IFCO of South Carolina, Inc. v. Southern National Bank of North Carolina, 42 N.C. App. 499 (1979)

July 31, 1979 · North Carolina Court of Appeals · No. 7812SC576
42 N.C. App. 499

IFCO OF SOUTH CAROLINA, INC., Plaintiff v. SOUTHERN NATIONAL BANK OF NORTH CAROLINA, Defendant v. GUARANTY BANK AND TRUST COMPANY OF FLORENCE, SOUTH CAROLINA, Intervenor Defendant

No. 7812SC576

(Filed 31 July 1979)

Banks and Banking § 11— check examined by maker before payment — action against bank because of payment

The maker of a check who examines the check when presented at the bank and instructs the bank to pay it may not then collect from the bank for paying the check.

APPEAL by plaintiff from Battle, Judge. Judgment entered 9 March 1978 in Superior Court, CUMBERLAND County. Heard in the Court of Appeals 9 March 1979.

*500The plaintiff instituted this action to recover from Southern National Bank $45,097.56 which Southern National Bank had paid from plaintiff’s account. The following facts were established by the pleadings and depositions and are not in dispute. Plaintiff is in the business of financing insurance premiums. It had an agreement with Bobby Clamp under which it would deliver pre-signed checks to Clamp, and Clamp would fill in the name of an insurance company as payee. In 1974 plaintiff delivered a series of pre-signed checks to Clamp drawn on the Fayetteville Branch of Southern National Bank of North Carolina. Clamp filled in the name of American States Insurance Company, endorsed the checks in the name of the payee and deposited them in his own account with the Guaranty Bank and Trust Company of Florence, South Carolina. American States Insurance Company did not issue policies for these checks and Clamp did not have authority from American States to endorse the checks. Plaintiff had an agreement with Southern National Bank that the bank would not honor the checks when presented for payment until an agent of the plaintiff had inspected, approved and accepted the checks. None of the checks were paid until this was done. The plaintiff filed this action against Southern National Bank. Southern National Bank gave Guaranty Bank and Trust Company notice of the litigation pursuant to G.S. 25-3-803 and Guaranty intervened as party defendant. The superior court entered summary judgment for both defendants.

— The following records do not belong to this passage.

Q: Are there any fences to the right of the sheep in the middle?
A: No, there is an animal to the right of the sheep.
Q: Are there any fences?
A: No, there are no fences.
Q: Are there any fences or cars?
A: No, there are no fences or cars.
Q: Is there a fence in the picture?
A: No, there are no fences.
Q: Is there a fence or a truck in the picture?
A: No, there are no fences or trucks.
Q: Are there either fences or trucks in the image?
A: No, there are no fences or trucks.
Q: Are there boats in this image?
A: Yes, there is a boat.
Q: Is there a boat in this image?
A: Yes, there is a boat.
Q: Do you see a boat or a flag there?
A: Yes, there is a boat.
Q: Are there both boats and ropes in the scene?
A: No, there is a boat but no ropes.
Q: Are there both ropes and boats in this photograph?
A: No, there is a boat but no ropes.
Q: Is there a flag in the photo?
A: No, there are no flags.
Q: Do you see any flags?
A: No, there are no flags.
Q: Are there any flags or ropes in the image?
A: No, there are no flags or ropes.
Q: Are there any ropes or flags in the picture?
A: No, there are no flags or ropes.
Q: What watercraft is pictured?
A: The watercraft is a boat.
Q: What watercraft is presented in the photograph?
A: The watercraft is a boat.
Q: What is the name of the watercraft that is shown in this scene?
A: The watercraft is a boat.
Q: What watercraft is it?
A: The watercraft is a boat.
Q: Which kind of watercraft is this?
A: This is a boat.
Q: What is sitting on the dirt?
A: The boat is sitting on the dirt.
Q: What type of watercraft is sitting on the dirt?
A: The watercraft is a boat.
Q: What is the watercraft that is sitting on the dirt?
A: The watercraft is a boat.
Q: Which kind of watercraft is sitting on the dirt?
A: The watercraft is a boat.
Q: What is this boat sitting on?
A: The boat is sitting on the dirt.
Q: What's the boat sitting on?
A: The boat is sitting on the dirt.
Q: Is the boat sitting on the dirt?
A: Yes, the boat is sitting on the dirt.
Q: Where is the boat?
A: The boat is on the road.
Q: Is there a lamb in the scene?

MacRae, MacRae, Perry and Pechmann, by Daniel T. Perry III, for plaintiff appellant.

Butler, High and Baer, by Ervin I. Baer, for defendant ap-pellee Southern National Bank of North Carolina.

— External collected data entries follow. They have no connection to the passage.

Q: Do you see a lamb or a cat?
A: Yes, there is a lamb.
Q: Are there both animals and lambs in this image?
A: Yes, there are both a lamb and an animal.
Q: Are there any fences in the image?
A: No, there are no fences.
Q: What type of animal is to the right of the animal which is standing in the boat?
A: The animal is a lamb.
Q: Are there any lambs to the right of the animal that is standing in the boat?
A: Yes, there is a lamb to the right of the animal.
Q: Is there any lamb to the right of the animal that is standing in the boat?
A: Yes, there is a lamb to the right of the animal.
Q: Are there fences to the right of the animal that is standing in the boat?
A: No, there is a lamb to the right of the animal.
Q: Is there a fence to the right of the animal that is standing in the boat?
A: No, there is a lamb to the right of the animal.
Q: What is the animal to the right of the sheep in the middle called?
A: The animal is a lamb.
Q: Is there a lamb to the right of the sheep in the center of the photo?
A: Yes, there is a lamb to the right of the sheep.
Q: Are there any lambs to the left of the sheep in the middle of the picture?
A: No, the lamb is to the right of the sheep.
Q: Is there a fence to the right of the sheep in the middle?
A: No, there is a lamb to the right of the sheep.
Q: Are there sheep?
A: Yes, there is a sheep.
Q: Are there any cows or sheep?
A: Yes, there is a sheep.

Anderson, Broadfoot and Anderson, by Lee B. Johnson, for defendant appellee Guaranty Bank and Trust Company of Florence, South Carolina.

WEBB, Judge.

If defendants were entitled to judgment as a matter of law on the undisputed facts, the superior court properly entered summary judgment in their favor. See Moore v. Fieldcrest Mills, Inc., 296 N.C. 467, 251 S.E. 2d 419 (1979).

*501We affirm the judgment of the superior court. The principal question posed by this appeal is whether the maker of a check who examines the check when presented at the bank and instructs the bank to pay it may then collect from the bank for paying the check. We hold that the maker cannot do so. We have not been able to find a case on all fours. Modern Homes Construction Co. v. Tryon Bank and Trust Co., 266 N.C. 648, 657, 147 S.E. 2d 37, dissent at 147 S.E. 2d 386 (1966) says by way of dictum: “it is clear that drawer’s conduct in advising and requesting the Bank to make payment . . . would have estopped drawer in any subsequent suit against the Bank.” An argument can be made that when plaintiff’s agent examined the checks and instructed Southern National to pay them it had as much right as Southern National to rely on Guaranty’s guarantee of the endorsements and by instructing Southern National to pay the checks it did not waive this right. The difficulty with this argument is that plaintiff sued Southern National. Southern National had the right to rely on the instructions of plaintiff as well as Guaranty’s guarantee.

Since any liability of Guaranty in this action is predicated on a liability on the part of Southern National, the superior court was correct in allowing summary judgment in favor of both defendants.

Affirmed.

Judges MARTIN (Robert M.) and MITCHELL concur.